“‘You know, you never beat us on the battlefield,’ I told my North Vietnamese Army counterpart, Colonel Tu, during a meeting in Hanoi a week before the fall of Saigon.
‘That may be so,’ he replied, ‘but it is also irrelevant.’”
—An American Colonel
Dark Arts in Vietnam
The Crown of Empire
Just as Robert E. Lee was assuming command of the Army of Northern Virginia, a treaty was being negotiated on the other side of the world between two fading monarchies, the conclusion of which would set in motion a chain of events that would one day bring the great-great-grandsons of Union and Confederate veterans to the steaming jungles of Vietnam, where they would fight and die by the tens of thousands.
On June 5, 1862, Vietnam’s last precolonial emperor met with emissaries of Napoleon III, the last emperor of France, and signed the Treaty of Saigon, ceding Saigon, the island of Poulo Condor, and three provinces of “Cochinchina” on the country’s southernmost edge to the French. That following year, as Grant’s Army of the Tennessee closed in on Vicksburg, the French secured three more Vietnamese ports in the Treaty of Huế, and subsequently declared Saigon the capital of French Cochinchina—a plantation colony that would endure until 1946.
Surely few Americans north or south were aware of such developments. The future of their nation was being decided in bloody fields and forests from Virginia to Mississippi; the thought of an American empire stretching all the way to Southeast Asia and beyond could only be entertained by the most prescient and insane.

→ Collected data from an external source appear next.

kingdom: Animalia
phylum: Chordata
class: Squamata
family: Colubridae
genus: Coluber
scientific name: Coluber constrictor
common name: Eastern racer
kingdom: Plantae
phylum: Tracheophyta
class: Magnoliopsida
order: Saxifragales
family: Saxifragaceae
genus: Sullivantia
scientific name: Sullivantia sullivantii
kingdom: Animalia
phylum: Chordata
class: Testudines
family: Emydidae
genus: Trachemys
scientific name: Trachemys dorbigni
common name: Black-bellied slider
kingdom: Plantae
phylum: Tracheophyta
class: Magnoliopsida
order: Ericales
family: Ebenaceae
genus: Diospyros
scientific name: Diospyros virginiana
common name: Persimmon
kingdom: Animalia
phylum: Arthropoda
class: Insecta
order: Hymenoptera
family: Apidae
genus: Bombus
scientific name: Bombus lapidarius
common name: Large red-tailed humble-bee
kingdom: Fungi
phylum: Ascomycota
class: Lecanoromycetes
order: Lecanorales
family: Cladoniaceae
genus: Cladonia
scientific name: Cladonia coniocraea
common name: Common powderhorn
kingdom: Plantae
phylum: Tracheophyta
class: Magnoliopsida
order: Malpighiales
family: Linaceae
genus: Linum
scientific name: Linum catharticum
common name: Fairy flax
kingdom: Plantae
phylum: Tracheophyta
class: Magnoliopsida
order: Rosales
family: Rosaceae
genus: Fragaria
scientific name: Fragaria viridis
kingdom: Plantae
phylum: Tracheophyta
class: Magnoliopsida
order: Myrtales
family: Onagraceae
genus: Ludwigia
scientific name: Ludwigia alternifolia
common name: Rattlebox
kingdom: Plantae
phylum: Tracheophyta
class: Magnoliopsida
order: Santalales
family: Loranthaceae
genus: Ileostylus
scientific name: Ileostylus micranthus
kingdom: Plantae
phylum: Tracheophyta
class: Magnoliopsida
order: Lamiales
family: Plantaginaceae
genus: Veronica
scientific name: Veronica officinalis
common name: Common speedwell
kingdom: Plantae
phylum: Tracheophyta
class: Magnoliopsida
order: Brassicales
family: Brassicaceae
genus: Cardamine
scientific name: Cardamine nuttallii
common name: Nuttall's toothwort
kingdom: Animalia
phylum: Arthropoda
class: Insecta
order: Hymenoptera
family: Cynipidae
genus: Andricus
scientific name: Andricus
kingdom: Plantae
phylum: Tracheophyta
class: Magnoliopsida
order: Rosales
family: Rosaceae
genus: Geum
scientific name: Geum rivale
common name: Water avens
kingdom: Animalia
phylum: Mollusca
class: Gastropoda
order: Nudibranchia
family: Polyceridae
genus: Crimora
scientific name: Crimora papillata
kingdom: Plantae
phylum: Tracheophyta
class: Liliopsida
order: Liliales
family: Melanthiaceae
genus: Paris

But the seeds of empire were sown in the earliest days of the republic, and so decades after Appomattox, the glorious Union was ready to flex its muscle again and intervene against any uncivilized nation guilty of “loosening the ties of civilized society.” Though the country would pass through moods of isolation for the next half-century, global war would crown America an empire anyway.